What you need to do => Work out how many lines in the data hold the string "package". Reply with only that number.

Material provided =>
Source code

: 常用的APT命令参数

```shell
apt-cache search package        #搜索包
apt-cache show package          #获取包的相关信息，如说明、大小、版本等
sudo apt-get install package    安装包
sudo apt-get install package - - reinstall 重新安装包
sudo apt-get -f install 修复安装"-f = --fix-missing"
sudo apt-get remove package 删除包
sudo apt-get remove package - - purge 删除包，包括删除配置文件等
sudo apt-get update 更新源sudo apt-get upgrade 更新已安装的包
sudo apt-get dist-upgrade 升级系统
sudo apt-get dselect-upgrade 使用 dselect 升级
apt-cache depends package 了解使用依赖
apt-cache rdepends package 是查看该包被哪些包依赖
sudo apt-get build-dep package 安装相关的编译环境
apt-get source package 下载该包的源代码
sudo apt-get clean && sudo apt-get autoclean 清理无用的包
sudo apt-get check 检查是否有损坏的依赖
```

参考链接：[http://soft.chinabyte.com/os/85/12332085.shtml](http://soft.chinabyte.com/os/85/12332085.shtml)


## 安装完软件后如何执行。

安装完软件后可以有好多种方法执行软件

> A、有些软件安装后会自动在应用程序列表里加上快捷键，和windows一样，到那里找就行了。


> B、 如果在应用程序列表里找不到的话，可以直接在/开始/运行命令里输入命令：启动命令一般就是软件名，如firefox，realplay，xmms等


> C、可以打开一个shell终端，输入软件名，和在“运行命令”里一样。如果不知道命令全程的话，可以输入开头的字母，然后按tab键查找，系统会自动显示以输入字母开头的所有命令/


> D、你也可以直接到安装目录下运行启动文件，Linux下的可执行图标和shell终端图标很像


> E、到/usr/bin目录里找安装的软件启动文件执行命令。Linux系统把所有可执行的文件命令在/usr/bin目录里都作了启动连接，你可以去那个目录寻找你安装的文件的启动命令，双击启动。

Answer area => 10